What does mathematically and logically represents the variable $\epsilon_i$ in linear regression formula $y = b_1*x + b_0 + \epsilon$?

57 Views Asked by At

Why in most tutorials teachers skip it ? What is a purpose of this variable and why we use it to derive slope coefficient $a = \frac{\sum(y-\overline{y})(x-\overline{x})}{\sum{(x-\overline{x})^2}}$ (using derivative of $\sum{\epsilon_i^2}$ ), while in most tutorials teachers skip it (i.e. $y = b_1*x + b_0$), but use the derived formula for $a$ ? Why $\epsilon_i$ is a random variable chosen from a normal probability distribution ? Shed some light please.

2

There are 2 best solutions below

0
On

You can have 2 view of this (Which are 2 sides of the same coin):

  • The model isn't accurate and this represent the Unknowns in the Model (Model imperfections).
  • Added noise to the measurement.

The nice thing that given the imperfection in the model you can find a noise which behaves the same such that their solution collide.

0
On

Error or noise.
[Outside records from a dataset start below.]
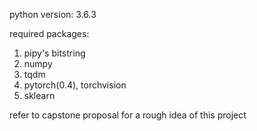 python version: 3.6.3

required packages:
1. pipy's bitstring
2. numpy
3. tqdm
4. pytorch(0.4), torchvision
5. sklearn

refer to capstone proposal for a rough idea of this project



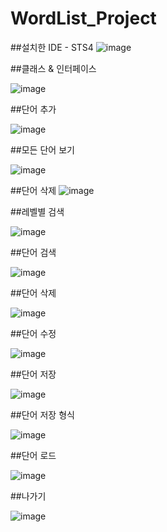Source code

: # WordList_Project

##설치한 IDE - STS4
![image](https://github.com/inbaea/WordList_Project/blob/master/screenshot/sts_program.png)

##클래스 & 인터페이스

![image](https://github.com/inbaea/WordList_Project/blob/master/screenshot/interface%26class.png)

##단어 추가

![image](https://github.com/inbaea/WordList_Project/blob/master/screenshot/wordlist_create.png)

##모든 단어 보기

![image](https://github.com/inbaea/WordList_Project/blob/master/screenshot/wordlist_listAll.png)

##단어 삭제
![image](https://github.com/inbaea/WordList_Project/blob/master/screenshot/deleteWord.png)

##레벨별 검색

![image](https://github.com/inbaea/WordList_Project/blob/master/screenshot/findLevel.png)

##단어 검색

![image](https://github.com/inbaea/WordList_Project/blob/master/screenshot/findWord.png)

##단어 삭제

![image](https://github.com/inbaea/WordList_Project/blob/master/screenshot/deleteWord.png)

##단어 수정

![image](https://github.com/inbaea/WordList_Project/blob/master/screenshot/updateWord.png)

##단어 저장

![image](https://github.com/inbaea/WordList_Project/blob/master/screenshot/saveWord.png)

##단어 저장 형식

![image](https://github.com/inbaea/WordList_Project/blob/master/screenshot/saveForm.png)

##단어 로드

![image](https://github.com/inbaea/WordList_Project/blob/master/screenshot/loadWord.png)

##나가기

![image](https://github.com/inbaea/WordList_Project/blob/master/screenshot/wordlist_exit.png)
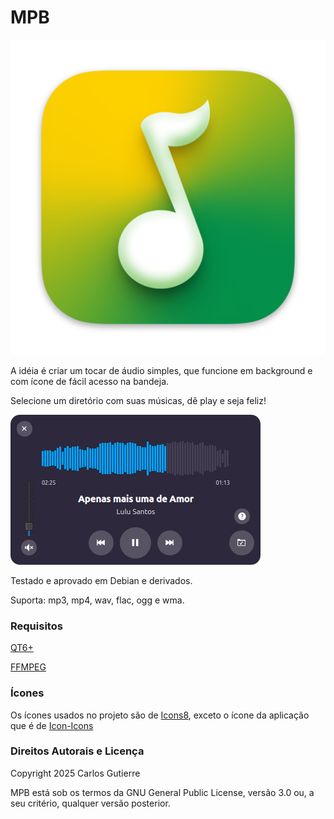 # MPB

![MPB Icon](./src/icons/mpb-512.png)

A idéia é criar um tocar de áudio simples, que funcione em background e com ícone de fácil acesso na bandeja.

Selecione um diretório com suas músicas, dê play e seja feliz!

![MPB Icon](./data/screenshot-01.png)

Testado e aprovado em Debian e derivados.

Suporta: mp3, mp4, wav, flac, ogg e wma.

### Requisitos

[QT6+](https://qt.io/)

[FFMPEG](https://ffmpeg.org/)

### Ícones

Os ícones usados no projeto são de [Icons8](https://icons8.com), exceto o ícone da aplicação que é de [Icon-Icons](https://icon-icons.com/)

### Direitos Autorais e Licença

Copyright 2025 Carlos Gutierre

MPB está sob os termos da GNU General Public License, versão 3.0 ou, a seu critério, qualquer versão posterior.


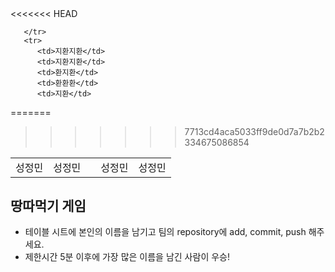 <table>
      <tbody>
        <tr>
<<<<<<< HEAD

       </tr>
       <tr>
          <td>지환지환</td>
          <td>지환지환</td>
          <td>환지환</td>
          <td>환환환</td>
          <td>지환</td>
=======
          <td>성정민</td>
          <td>성정민</td>
          <td></td>
          <td>성정민</td>
          <td>성정민</td>
>>>>>>> 7713cd4aca5033ff9de0d7a7b2b2334675086854
       <tr>
      </tbody>
</table>

## 땅따먹기 게임
- 테이블 시트에 본인의 이름을 남기고 팀의 repository에 add, commit, push 해주세요.
- 제한시간 5분 이후에 가장 많은 이름을 남긴 사람이 우승!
Namely, you can view it as your data comes from some "model", i.e., $$ y_i = \beta_0 + \beta_1 x_i, $$ in this case you will have some $n$ points on a straight line $y = \beta_0 + \beta_1 x$, hence you will need only $2$ data points to find $\beta_0$ and $\beta_1$. Assume now that every time you observe a realization (point) $(x_i, y_i = \beta_0 + \beta_1x_i)$ the "model" gets some "shock" and gives $(x_i, y_i + e_i =\beta_0 + \beta_1x_i + e_i$). In this case your data won't be on a straight line, rather scattered around some trend line. To account for this dispersion it is convenient to view this "shock" as a random variable with $\mathbb{E}[\epsilon_i|X]=0$ and finite (conditional) variance. These assumptions (plus i.i.d) allows you to derive the best linear unbiased estimators of the coefficients. Normal distribution is unnecessary assumption. It will give you very interesting and useful results beyond the "BLUE" property, however in practical settings this assumption may be too restrictive.